Niebla se levanta y sube y lo envuelve todo. Caigo de bruces. Me dejo ahogar. Me dejo llevar. Lejos. Muy lejos. Rezo por despertar a tu lado y que el sueño acabe. 

domingo, 29 de noviembre de 2015

Ceniza

Tengo ceniza en el corazón de arder hasta la extenuación noche tras noche contigo. Columnas blancas se alzan ante mi, altas, sin sujetar techo alguno. Porque no hay techo que nos contenga. Reinos se alzarán y caerán, pero ninguno tan fuerte como la unión de tu mirada con la mía. En polvo se convertirán estrellas lejanas, que no vivirán más que nuestro amor.
Tengo ceniza en la sonrisa de besar la tuya. Y me sabe a poco. Cada suspiro ahonda en un corazón que estaba marchito y que has vuelto a hacer latir.

Datos de origen
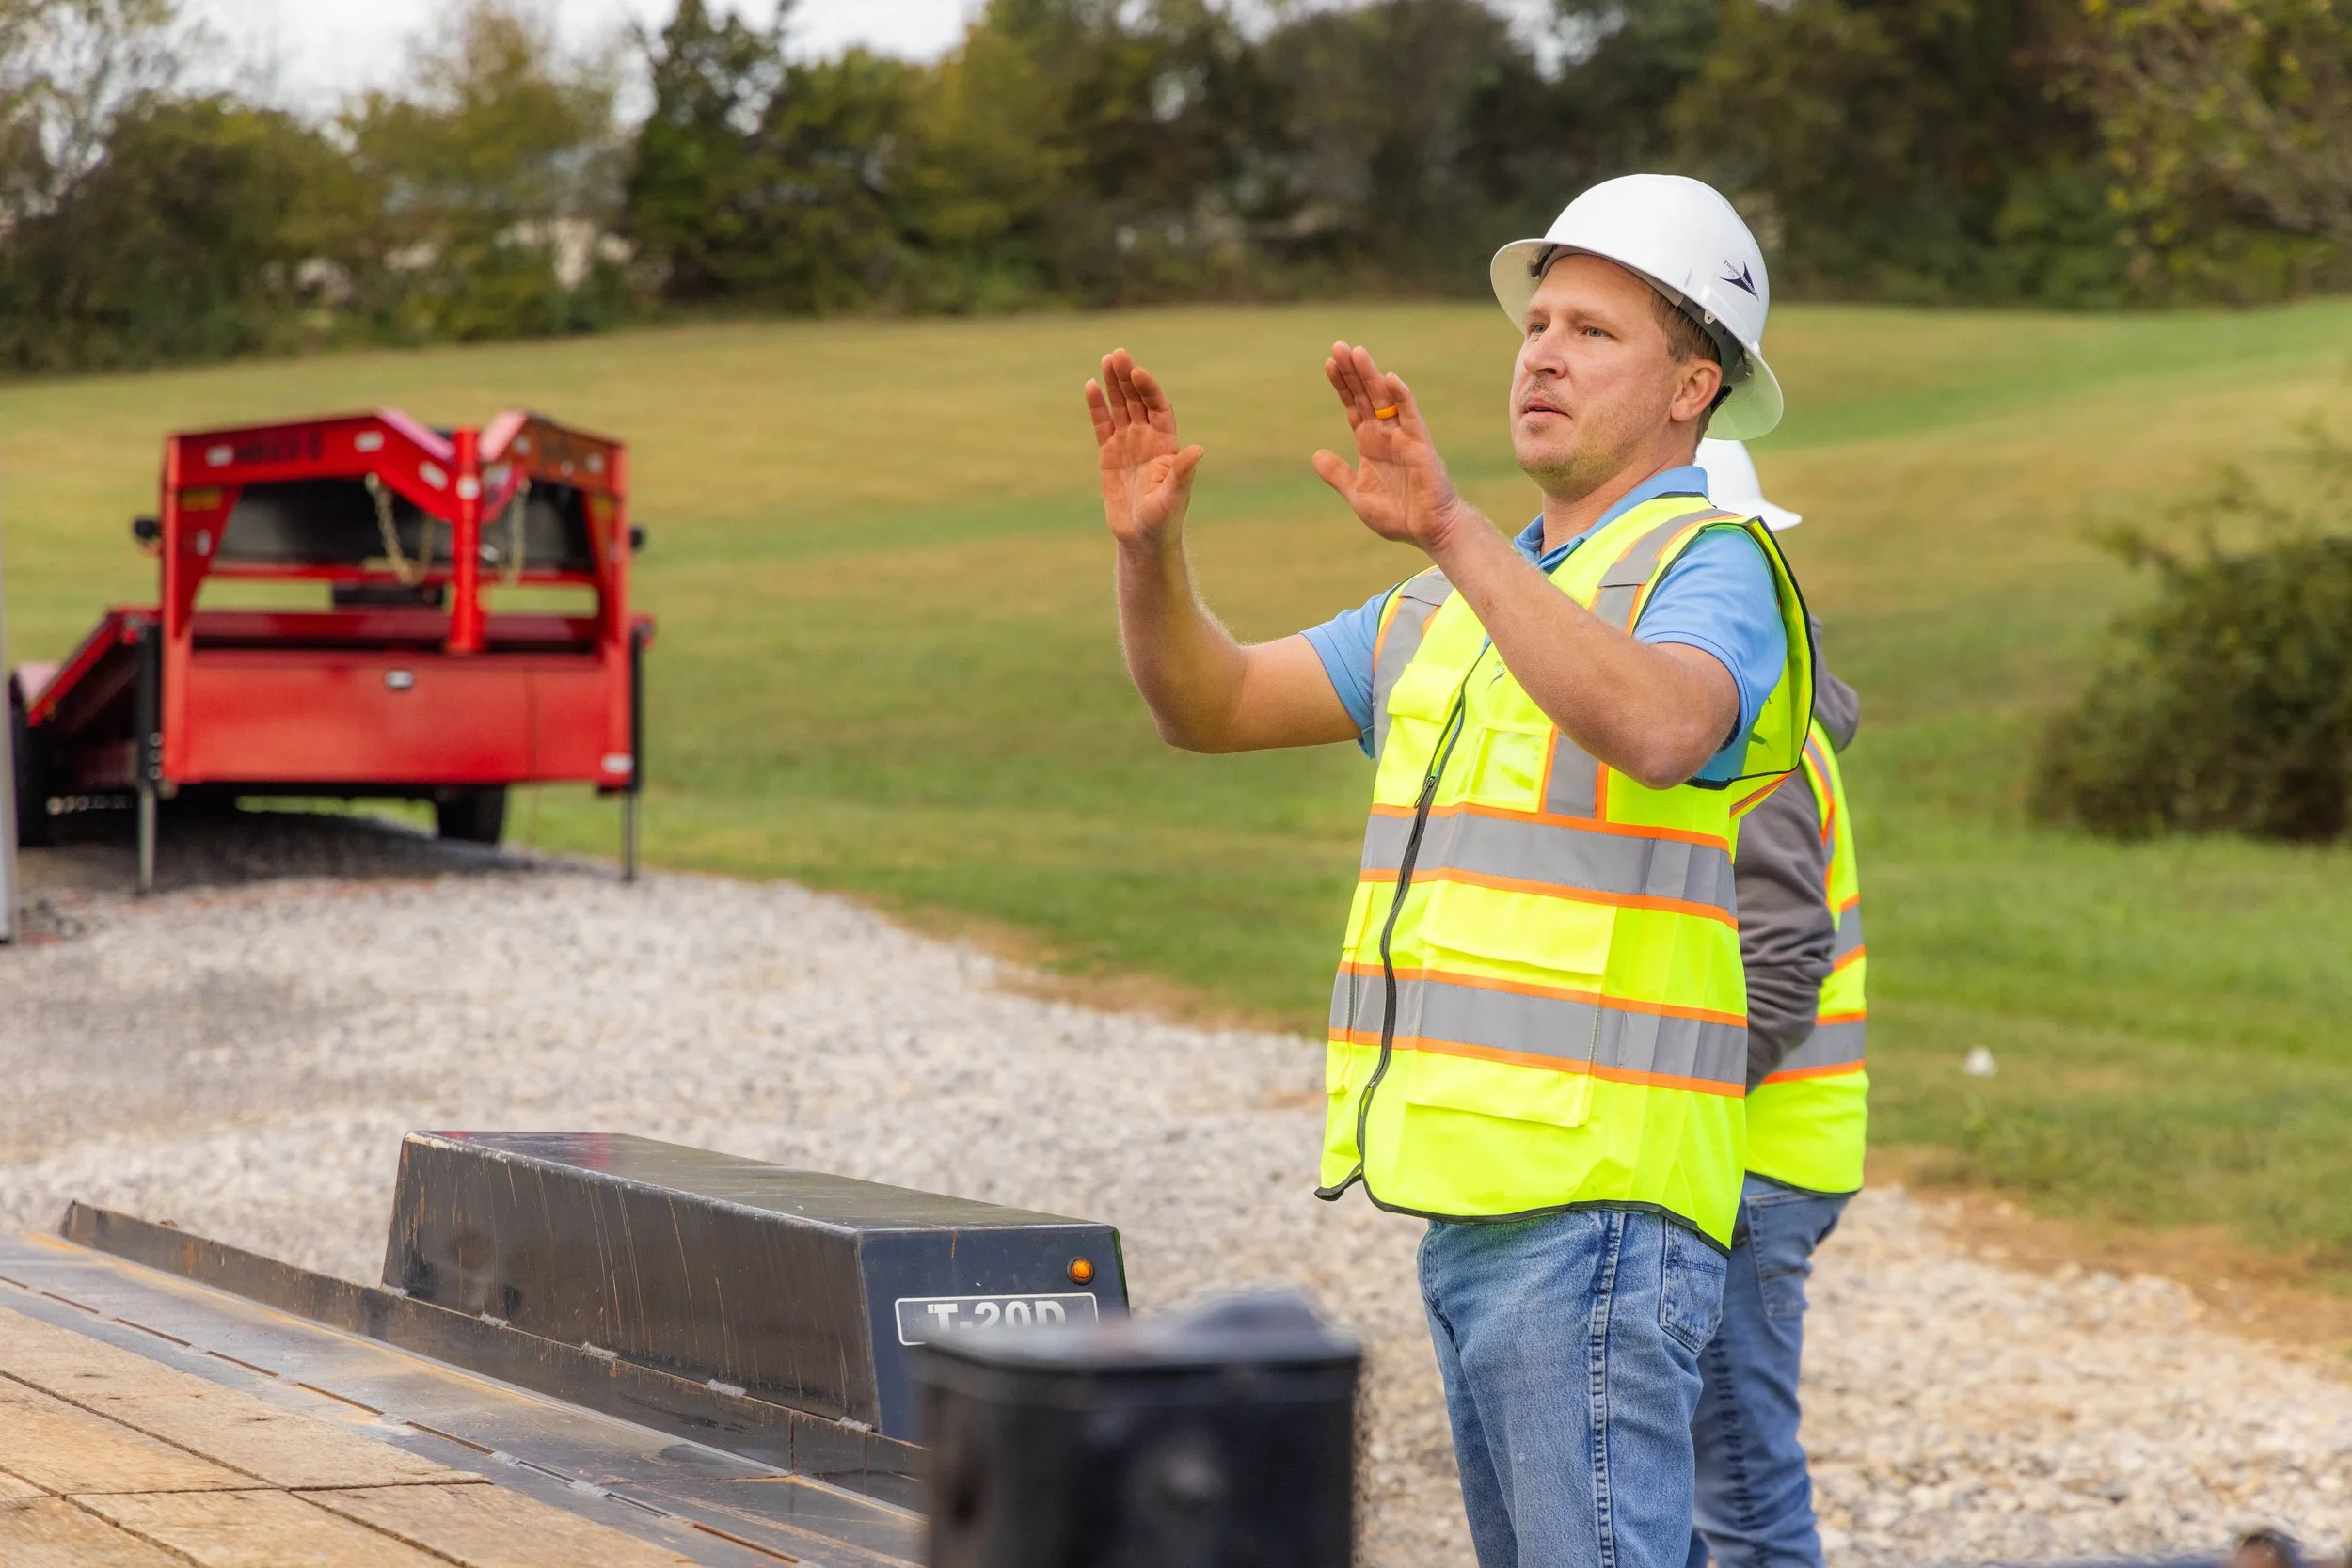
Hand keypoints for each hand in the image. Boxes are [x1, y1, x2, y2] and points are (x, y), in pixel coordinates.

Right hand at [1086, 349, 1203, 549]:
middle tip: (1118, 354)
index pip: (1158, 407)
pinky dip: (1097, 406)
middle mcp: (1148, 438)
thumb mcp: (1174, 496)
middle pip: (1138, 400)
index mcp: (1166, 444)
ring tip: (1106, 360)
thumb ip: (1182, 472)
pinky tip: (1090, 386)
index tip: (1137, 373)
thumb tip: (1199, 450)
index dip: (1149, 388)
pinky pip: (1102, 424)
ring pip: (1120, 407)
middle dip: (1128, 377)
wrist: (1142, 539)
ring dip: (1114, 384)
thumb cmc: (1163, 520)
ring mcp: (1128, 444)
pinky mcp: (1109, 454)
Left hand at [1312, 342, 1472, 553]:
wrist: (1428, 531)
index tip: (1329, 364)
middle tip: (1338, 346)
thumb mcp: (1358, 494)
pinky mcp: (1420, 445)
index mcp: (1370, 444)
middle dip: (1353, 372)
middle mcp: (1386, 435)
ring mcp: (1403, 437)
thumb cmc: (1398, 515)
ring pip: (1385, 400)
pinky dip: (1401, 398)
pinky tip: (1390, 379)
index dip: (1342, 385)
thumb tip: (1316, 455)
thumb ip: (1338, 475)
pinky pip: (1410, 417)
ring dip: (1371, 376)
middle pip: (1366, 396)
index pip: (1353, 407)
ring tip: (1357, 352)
* * *
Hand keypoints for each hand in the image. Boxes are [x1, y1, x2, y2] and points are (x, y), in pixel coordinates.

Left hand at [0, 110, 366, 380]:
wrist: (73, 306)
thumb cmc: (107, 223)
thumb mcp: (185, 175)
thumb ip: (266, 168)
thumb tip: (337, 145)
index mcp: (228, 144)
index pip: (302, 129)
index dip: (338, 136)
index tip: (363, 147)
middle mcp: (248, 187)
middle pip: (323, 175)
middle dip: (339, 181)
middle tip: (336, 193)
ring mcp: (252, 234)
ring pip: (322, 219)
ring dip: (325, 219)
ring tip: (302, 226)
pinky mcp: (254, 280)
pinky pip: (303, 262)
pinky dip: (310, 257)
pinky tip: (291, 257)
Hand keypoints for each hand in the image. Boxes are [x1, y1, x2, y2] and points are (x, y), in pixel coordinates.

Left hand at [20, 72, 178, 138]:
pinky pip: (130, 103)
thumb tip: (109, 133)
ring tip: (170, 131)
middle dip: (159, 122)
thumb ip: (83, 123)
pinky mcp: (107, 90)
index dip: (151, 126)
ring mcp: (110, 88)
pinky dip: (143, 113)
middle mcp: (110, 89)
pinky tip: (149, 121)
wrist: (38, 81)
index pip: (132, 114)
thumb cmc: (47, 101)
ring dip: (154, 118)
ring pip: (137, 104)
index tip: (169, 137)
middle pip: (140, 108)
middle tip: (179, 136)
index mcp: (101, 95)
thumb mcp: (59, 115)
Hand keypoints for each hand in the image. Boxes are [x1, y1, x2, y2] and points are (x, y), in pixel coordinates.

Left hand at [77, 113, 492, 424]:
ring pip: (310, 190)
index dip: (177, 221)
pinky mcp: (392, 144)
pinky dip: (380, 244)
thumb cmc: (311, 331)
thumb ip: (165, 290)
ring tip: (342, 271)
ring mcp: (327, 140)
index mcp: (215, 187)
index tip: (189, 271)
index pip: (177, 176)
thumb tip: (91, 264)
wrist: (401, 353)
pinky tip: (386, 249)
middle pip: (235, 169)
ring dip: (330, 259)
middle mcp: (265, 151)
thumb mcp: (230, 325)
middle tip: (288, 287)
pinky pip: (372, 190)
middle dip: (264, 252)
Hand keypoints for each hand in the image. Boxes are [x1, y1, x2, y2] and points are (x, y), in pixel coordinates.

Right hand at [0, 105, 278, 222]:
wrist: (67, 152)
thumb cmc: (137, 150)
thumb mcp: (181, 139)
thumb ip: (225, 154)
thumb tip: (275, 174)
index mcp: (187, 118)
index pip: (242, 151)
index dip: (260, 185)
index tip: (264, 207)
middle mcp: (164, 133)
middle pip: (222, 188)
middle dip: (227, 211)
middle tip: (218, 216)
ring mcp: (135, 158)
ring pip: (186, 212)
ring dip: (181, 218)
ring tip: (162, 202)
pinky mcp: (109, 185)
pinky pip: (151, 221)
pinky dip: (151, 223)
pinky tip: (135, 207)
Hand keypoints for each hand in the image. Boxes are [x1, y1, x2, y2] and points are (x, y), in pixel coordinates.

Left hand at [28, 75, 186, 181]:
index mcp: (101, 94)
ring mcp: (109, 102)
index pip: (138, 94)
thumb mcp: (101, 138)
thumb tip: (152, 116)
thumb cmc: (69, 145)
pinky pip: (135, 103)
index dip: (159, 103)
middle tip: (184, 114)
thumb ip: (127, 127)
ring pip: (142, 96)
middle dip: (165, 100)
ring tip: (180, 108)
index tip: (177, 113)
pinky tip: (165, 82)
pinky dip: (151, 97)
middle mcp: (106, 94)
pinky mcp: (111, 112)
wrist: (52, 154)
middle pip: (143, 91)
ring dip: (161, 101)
--
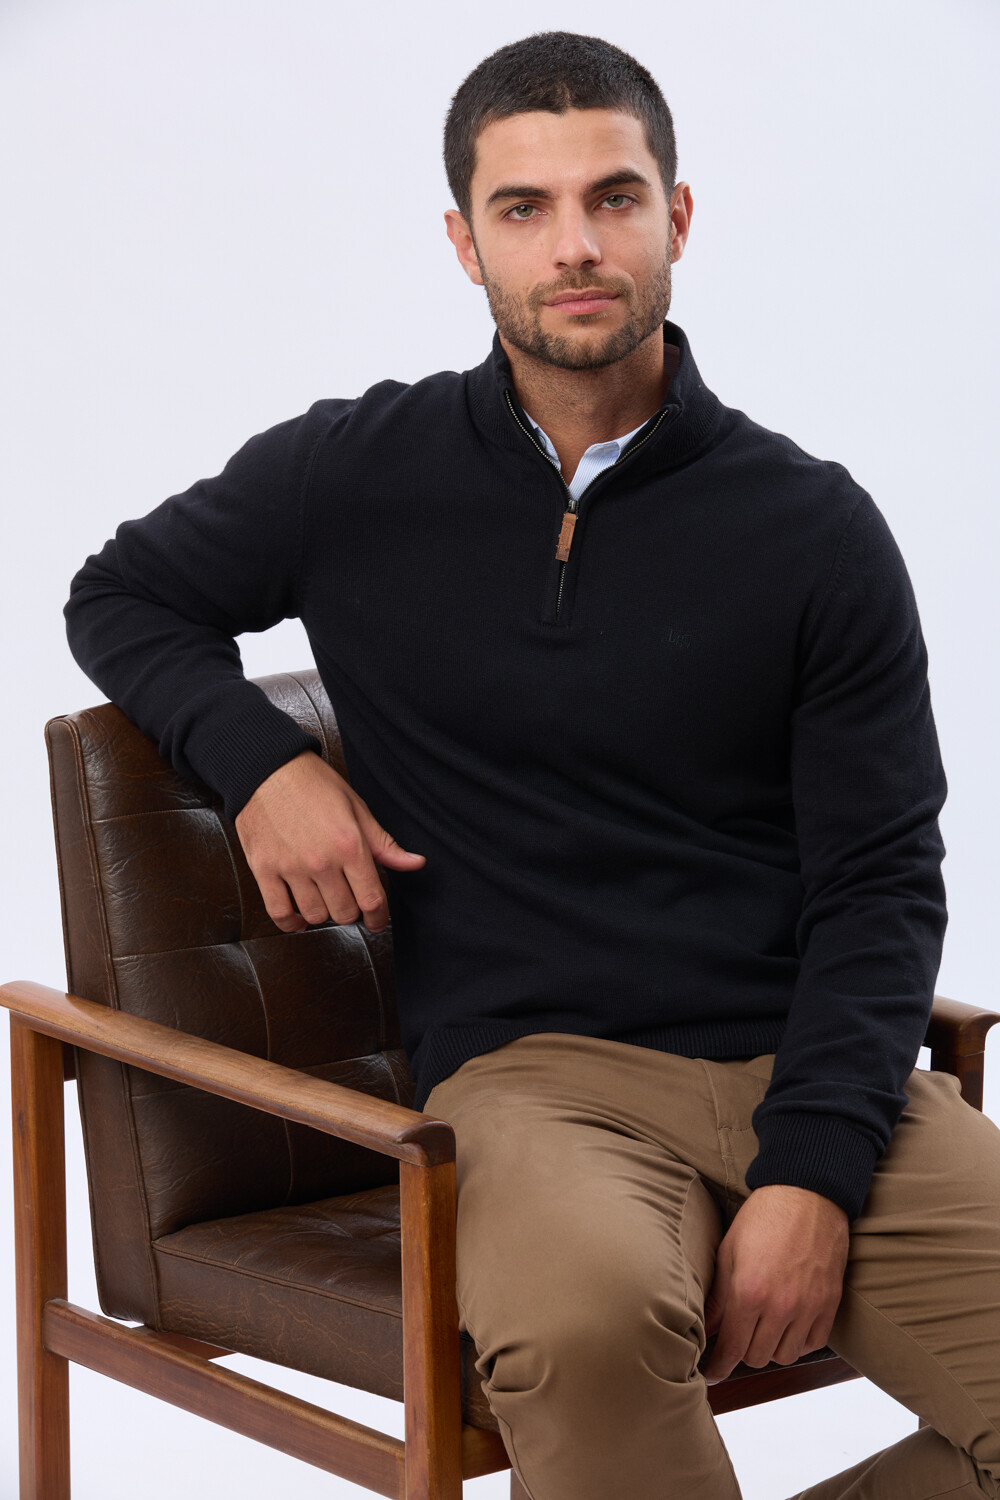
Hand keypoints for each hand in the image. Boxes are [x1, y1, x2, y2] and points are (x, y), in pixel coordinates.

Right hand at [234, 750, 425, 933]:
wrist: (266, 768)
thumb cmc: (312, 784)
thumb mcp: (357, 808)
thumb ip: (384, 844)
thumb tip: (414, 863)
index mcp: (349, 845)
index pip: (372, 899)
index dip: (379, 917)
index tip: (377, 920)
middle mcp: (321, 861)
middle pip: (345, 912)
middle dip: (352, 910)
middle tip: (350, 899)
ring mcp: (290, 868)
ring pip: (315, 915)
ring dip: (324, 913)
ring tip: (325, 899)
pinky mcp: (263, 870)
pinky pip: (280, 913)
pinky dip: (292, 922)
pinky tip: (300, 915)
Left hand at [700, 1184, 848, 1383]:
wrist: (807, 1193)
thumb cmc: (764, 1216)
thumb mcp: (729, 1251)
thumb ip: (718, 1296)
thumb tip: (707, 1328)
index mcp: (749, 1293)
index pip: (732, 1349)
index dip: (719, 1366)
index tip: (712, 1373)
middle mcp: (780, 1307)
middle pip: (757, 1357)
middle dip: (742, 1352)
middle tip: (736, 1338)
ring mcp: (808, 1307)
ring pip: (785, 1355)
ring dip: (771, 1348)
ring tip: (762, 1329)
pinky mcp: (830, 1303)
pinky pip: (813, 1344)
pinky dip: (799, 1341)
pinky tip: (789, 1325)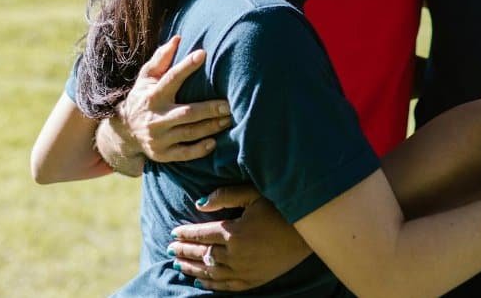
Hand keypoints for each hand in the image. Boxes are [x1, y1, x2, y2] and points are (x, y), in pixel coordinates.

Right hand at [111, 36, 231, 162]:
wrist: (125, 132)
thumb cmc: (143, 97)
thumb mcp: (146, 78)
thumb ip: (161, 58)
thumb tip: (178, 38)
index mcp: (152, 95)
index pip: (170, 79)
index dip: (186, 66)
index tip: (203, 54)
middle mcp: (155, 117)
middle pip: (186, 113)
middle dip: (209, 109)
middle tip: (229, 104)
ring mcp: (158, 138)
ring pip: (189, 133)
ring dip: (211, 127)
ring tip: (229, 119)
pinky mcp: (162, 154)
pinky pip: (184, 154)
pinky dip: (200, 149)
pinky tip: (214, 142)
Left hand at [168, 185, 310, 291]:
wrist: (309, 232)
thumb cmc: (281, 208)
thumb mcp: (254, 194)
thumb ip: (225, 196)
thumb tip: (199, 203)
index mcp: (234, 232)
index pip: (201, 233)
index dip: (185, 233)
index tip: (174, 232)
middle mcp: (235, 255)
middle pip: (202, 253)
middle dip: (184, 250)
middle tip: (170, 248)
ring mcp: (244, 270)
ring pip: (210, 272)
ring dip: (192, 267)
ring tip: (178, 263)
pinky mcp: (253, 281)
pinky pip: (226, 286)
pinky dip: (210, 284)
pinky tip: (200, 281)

Partes del ejercicio
1. Responde a estas preguntas sobre el fragmento seleccionado:
(a) ¿Qué fecha figura antes del título "Ceniza"?
(b) ¿Por qué reza quien habla en el primer párrafo?
(c) En la última línea, ¿dónde dice tener ceniza quien habla y a causa de qué?
2. Sustituye "estrellas lejanas" por "galaxias remotas" en el pasaje del fragmento seleccionado que empieza con las palabras "domingo, 29 de" y termina con "que nuestro amor.". Escribe el pasaje completo con el cambio.

Lista de respuestas
1.
(a) Domingo, 29 de noviembre de 2015.
(b) Por despertar a tu lado y que el sueño acabe.
(c) En la sonrisa, de besar la tuya.

2.
domingo, 29 de noviembre de 2015

Ceniza

Tengo ceniza en el corazón de arder hasta la extenuación noche tras noche contigo. Columnas blancas se alzan ante mi, altas, sin sujetar techo alguno. Porque no hay techo que nos contenga. Reinos se alzarán y caerán, pero ninguno tan fuerte como la unión de tu mirada con la mía. En polvo se convertirán galaxias remotas, que no vivirán más que nuestro amor.